Several characteristic genetic changes lead to the creation of a leukemic lymphoblast. These changes include chromosomal translocations, intrachromosomal rearrangements, changes in the number of chromosomes in leukemic cells, and additional mutations in individual genes. Chromosomal translocations involve moving a large region of DNA from one chromosome to another. This move can result in placing a gene from one chromosome that promotes cell division to a more actively transcribed area on another chromosome. The result is a cell that divides more often. An example of this includes the translocation of C-MYC, a gene that encodes a transcription factor that leads to increased cell division, next to the immunoglobulin heavy- or light-chain gene enhancers, leading to increased C-MYC expression and increased cell division. Other large changes in chromosomal structure can result in the placement of two genes directly next to each other. The result is the combination of two usually separate proteins into a new fusion protein. This protein can have a new function that promotes the development of cancer. Examples of this include the ETV6–''RUNX1 fusion gene that combines two factors that promote blood cell development and the BCR-ABL1 fusion gene of the Philadelphia chromosome. BCRABL1 encodes an always-activated tyrosine kinase that causes frequent cell division. These mutations produce a cell that divides more often, even in the absence of growth factors.
Other genetic changes in B-cell ALL include changes to the number of chromosomes within the leukemic cells.

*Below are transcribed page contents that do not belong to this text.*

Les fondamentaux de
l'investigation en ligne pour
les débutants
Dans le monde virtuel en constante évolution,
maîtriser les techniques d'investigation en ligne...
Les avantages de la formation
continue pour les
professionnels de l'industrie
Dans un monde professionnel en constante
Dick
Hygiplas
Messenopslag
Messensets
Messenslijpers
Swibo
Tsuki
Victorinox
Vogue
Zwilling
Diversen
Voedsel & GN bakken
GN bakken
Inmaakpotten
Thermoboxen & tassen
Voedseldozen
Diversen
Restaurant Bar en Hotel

Gaining at least five additional chromosomes, called high hyperdiploidy, occurs more commonly. Less often, chromosomes are lost, called hypodiploidy, which is associated with a poorer prognosis. Additional common genetic changes in B-cell ALL involve non-inherited mutations to PAX5 and IKZF1. In T-cell ALL, LYL1, TAL1, TLX1, and TLX3'' rearrangements can occur.
Acute lymphoblastic leukemia results when enough of these genetic changes are present in a single lymphoblast. In childhood ALL, for example, one fusion gene translocation is often found along with six to eight other ALL-related genetic changes. The initial leukemic lymphoblast copies itself into an excessive number of new lymphoblasts, none of which can develop into functioning lymphocytes. These lymphoblasts build up in the bone marrow and may spread to other sites in the body, such as lymph nodes, the mediastinum, the spleen, the testicles, and the brain, leading to the common symptoms of the disease.